Now, calculate the relative uncertainties: $\frac{\Delta V_0}{V_0} = \frac{0.02}{10.00} = 0.002$ $\frac{\Delta t}{t} = \frac{1}{100} = 0.01$ $\frac{\Delta R}{R} = \frac{0.1}{100.0} = 0.001$

And the terms in the equation: $t/RC = 100/100 = 1$ $\frac{\Delta t}{RC} = \frac{\Delta t}{t} \times \frac{t}{RC} = 0.01 \times 1 = 0.01$ $\frac{t}{RC} \frac{\Delta R}{R} = 1 \times 0.001 = 0.001$

Substitute these values into the equation for $\left(\frac{\Delta V}{V}\right)^2$: $\left(\frac{\Delta V}{V}\right)^2 = (0.002)^2 + (0.01)^2 + (0.001)^2$ $\left(\frac{\Delta V}{V}\right)^2 = 0.000004 + 0.000100 + 0.000001$ $\left(\frac{\Delta V}{V}\right)^2 = 0.000105$

Now, calculate $\frac{\Delta V}{V}$: $\frac{\Delta V}{V} = \sqrt{0.000105} \approx 0.01024695$

Finally, calculate the absolute uncertainty $\Delta V$: $\Delta V = V \times \left(\frac{\Delta V}{V}\right)$ Using $V \approx 3.67879 \ V$: $\Delta V = 3.67879 \times 0.01024695 \approx 0.03769 \ V$

Rounding $\Delta V$ to one or two significant figures, it is approximately $0.04 \ V$ or $0.038 \ V$. The nominal voltage is $3.67879 \ V$. If we round it to $3.67 \ V$, then the uncertainty should be consistent. Comparing our result with the options: (A) 2.71 $\pm$ 0.01 V (B) 3.67 $\pm$ 0.003 V (C) 3.67 $\pm$ 0.05 V (D) 3.67 $\pm$ 0.37 V

Our calculated voltage is $3.67 \ V$ (or $3.68 \ V$). Our calculated uncertainty is $0.03769 \ V$. Option (C) has $V = 3.67 \ V$ and $\Delta V = 0.05 \ V$. This is the closest option to our calculated uncertainty. $0.03769 \ V$ rounded up to one significant figure for uncertainty would be $0.04 \ V$. If we round to a multiple of 5 for simplicity, $0.05 \ V$ is a reasonable choice if the precision is lower.

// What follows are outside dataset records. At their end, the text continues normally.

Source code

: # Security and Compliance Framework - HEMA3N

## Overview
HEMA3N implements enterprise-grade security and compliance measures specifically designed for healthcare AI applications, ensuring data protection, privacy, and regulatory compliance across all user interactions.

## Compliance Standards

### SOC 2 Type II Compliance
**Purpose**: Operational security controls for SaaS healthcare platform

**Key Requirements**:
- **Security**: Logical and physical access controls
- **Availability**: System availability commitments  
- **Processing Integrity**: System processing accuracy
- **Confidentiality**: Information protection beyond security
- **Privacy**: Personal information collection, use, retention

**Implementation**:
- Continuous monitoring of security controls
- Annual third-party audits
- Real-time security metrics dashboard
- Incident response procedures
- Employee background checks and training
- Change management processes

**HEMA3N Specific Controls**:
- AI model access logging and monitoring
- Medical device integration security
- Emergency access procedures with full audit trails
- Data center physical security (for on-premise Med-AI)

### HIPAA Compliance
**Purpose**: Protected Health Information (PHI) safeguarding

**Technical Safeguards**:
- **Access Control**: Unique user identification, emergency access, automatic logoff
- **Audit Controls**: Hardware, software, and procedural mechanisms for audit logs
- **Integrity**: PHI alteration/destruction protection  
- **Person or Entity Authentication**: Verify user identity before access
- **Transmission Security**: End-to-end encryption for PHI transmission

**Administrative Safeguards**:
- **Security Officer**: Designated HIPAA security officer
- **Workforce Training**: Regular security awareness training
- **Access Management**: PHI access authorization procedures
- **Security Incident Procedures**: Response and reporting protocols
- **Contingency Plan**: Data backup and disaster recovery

Let's re-evaluate the rounding. Usually, the uncertainty is quoted to one or two significant figures. $0.03769 \approx 0.038$ or $0.04$. The options are $0.003, 0.05, 0.37$. $0.05$ is the closest option to $0.038$ or $0.04$.

The final voltage is best represented as $3.67 \pm 0.05 \ V$.